Task to carry out:
If a line in the listing below contains "street", return that line.

= Beginning of Section =

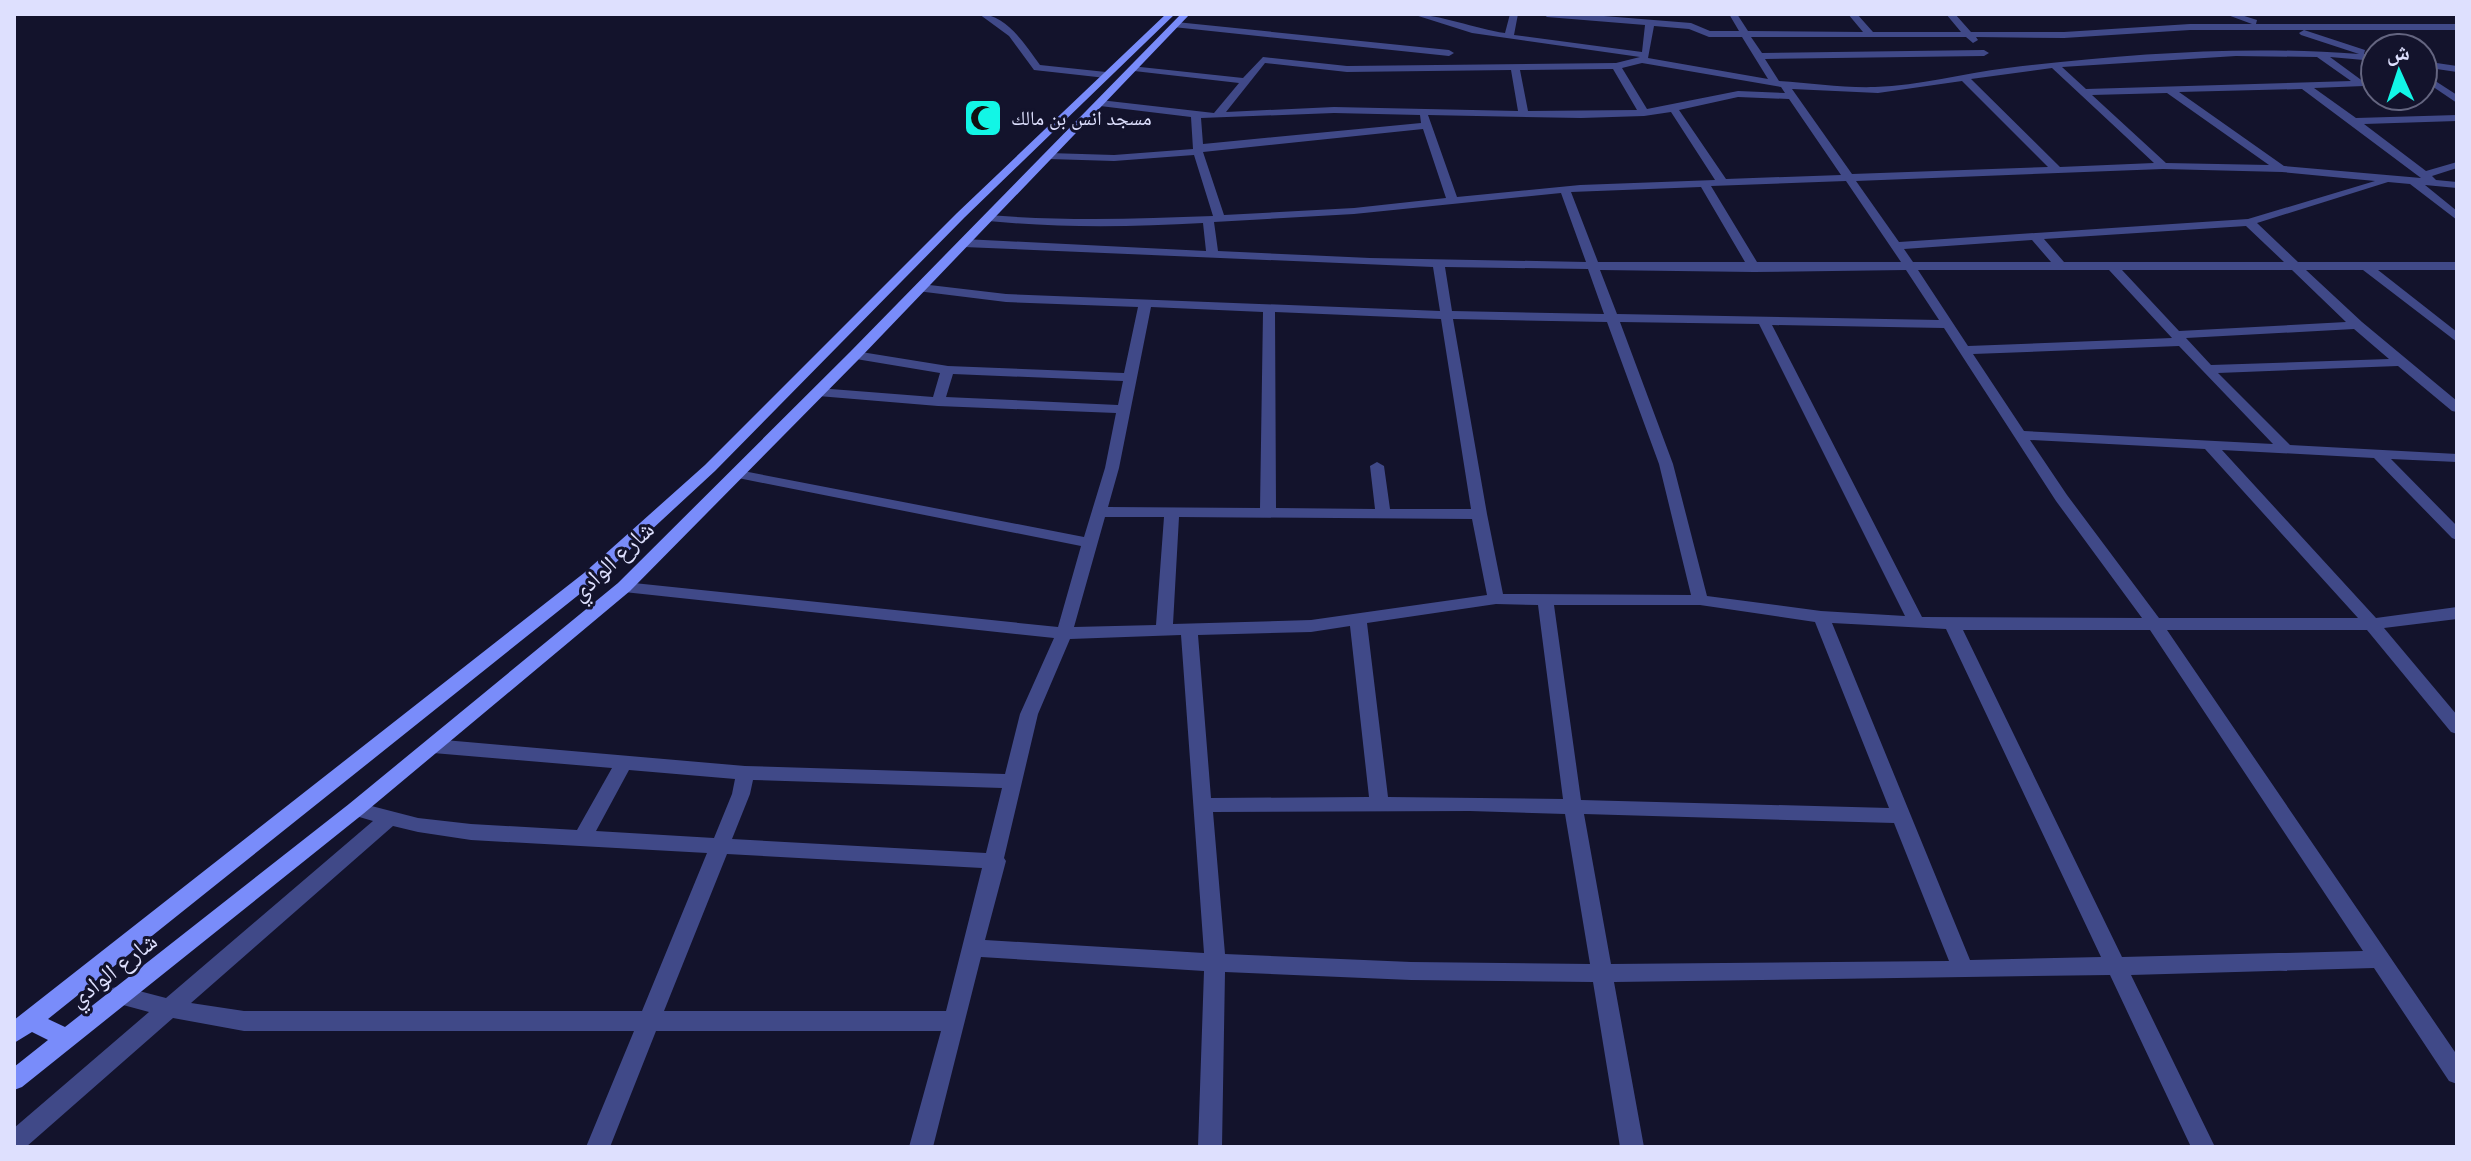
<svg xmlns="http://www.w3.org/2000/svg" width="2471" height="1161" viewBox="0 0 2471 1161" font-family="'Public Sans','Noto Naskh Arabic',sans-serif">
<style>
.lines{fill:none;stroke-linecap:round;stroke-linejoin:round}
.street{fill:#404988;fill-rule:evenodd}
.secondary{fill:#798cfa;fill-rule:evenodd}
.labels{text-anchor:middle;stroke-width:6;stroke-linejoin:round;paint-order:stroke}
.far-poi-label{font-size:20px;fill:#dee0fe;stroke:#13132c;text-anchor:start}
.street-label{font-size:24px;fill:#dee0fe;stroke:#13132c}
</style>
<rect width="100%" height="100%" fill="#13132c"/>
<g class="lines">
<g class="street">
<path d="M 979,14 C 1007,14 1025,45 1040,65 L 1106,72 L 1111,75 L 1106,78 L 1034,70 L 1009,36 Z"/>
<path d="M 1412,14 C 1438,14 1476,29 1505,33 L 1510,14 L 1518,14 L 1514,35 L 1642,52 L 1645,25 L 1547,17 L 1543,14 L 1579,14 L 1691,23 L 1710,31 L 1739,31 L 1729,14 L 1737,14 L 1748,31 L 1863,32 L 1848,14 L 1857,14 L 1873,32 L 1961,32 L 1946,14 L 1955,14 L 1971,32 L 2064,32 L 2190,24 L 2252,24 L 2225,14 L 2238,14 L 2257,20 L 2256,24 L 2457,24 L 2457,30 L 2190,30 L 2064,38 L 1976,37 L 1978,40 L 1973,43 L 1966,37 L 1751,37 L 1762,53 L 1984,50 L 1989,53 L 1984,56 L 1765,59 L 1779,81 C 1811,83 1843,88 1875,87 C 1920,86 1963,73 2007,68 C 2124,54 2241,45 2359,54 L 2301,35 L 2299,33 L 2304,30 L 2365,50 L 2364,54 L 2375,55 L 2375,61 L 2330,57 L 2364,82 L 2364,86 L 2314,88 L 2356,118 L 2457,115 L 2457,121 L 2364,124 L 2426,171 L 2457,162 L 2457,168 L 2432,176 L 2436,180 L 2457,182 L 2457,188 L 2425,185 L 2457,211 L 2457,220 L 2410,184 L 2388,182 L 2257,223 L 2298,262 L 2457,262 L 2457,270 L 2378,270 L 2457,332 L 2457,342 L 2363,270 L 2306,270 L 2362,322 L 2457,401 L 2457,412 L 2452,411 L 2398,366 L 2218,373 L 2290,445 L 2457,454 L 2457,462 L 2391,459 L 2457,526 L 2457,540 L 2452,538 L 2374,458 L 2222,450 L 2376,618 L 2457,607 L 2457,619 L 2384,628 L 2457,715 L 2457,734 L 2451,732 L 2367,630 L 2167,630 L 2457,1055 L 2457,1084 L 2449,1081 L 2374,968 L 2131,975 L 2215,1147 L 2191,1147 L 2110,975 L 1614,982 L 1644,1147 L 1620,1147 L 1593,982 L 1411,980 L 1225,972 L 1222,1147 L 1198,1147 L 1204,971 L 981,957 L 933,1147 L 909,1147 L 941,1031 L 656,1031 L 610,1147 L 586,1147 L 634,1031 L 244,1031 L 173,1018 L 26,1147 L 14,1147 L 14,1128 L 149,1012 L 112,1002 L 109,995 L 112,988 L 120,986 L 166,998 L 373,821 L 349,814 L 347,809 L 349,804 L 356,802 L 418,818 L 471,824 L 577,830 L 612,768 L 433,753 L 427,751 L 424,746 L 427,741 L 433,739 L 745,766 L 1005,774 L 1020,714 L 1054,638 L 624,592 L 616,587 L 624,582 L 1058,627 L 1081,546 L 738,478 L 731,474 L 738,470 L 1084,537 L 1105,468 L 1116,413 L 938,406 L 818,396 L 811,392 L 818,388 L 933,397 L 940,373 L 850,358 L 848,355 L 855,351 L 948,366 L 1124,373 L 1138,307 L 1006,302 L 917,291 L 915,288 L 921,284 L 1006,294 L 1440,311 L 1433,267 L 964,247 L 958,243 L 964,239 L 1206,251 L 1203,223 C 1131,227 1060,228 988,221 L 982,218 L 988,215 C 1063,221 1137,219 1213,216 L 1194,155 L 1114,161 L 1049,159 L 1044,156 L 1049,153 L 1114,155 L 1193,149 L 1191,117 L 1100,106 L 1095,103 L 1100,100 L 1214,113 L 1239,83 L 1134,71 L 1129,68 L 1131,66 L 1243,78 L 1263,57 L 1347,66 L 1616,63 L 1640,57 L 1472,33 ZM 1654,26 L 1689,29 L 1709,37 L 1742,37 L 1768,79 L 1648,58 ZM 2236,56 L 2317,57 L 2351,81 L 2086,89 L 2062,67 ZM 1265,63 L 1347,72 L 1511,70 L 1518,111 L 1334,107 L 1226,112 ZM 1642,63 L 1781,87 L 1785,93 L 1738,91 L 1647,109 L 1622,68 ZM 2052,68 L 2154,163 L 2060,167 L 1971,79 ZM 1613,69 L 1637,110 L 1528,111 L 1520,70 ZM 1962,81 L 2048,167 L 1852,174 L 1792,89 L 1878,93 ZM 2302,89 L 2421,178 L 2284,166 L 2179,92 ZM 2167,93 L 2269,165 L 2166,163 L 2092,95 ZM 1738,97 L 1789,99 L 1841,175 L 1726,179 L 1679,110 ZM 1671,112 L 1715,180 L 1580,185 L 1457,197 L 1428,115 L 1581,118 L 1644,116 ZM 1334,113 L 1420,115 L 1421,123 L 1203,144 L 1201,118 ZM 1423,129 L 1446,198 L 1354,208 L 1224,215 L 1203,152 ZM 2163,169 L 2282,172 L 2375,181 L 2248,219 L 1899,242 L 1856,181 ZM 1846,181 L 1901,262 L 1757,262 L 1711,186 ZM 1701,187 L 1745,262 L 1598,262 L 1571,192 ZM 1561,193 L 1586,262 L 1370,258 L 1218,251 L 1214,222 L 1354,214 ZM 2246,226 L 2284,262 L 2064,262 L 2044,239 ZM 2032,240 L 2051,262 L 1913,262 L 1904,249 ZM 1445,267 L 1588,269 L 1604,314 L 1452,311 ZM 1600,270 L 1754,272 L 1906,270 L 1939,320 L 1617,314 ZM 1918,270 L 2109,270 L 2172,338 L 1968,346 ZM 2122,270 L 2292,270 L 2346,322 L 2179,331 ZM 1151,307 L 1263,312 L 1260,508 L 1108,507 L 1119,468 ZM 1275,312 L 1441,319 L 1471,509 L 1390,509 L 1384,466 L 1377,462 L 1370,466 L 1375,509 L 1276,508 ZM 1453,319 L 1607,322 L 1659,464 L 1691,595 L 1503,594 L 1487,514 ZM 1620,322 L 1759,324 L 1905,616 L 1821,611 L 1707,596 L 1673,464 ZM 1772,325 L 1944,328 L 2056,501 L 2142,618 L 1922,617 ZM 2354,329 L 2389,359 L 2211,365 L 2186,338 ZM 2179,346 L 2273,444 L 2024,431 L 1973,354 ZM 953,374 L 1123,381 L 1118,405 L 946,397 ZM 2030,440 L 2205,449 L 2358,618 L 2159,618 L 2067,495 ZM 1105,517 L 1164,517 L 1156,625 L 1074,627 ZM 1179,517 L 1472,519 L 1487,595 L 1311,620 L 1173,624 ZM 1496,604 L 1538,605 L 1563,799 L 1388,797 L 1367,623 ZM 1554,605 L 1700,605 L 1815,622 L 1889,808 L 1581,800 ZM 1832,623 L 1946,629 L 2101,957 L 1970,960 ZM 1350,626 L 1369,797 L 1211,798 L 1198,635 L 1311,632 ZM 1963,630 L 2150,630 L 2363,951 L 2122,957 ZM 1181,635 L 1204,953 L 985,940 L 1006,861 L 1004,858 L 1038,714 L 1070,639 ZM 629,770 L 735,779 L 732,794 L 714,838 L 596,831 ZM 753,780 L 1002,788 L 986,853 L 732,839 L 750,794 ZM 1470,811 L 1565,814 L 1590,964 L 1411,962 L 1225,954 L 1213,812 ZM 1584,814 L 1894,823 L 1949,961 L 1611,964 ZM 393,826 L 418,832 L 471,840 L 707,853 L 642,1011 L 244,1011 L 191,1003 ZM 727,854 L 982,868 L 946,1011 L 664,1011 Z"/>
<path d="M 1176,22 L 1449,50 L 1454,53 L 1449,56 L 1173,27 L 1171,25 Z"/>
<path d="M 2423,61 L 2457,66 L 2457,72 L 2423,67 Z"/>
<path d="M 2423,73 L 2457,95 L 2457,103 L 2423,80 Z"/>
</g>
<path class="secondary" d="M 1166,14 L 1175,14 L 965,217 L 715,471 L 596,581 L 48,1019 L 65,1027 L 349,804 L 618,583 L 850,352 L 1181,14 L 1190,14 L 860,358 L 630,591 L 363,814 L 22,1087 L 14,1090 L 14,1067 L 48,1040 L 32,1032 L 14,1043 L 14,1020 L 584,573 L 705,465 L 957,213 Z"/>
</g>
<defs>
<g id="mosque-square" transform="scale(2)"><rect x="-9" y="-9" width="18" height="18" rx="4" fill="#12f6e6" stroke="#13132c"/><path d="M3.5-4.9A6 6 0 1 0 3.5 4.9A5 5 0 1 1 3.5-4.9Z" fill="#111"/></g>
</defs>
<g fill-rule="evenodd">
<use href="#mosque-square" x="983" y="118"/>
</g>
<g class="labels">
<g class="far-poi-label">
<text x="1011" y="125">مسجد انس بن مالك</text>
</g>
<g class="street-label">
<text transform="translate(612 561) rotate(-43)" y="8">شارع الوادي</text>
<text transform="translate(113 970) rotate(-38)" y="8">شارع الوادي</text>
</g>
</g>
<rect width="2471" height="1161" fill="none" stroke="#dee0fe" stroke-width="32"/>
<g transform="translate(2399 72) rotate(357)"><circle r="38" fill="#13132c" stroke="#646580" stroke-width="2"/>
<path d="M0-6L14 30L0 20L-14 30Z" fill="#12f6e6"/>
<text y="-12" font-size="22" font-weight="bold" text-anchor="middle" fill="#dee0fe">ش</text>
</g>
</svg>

= End of Section =

Response to this task:
.street{fill:#404988;fill-rule:evenodd}
.street-label{font-size:24px;fill:#dee0fe;stroke:#13132c}
<g class="street">
<g class="street-label">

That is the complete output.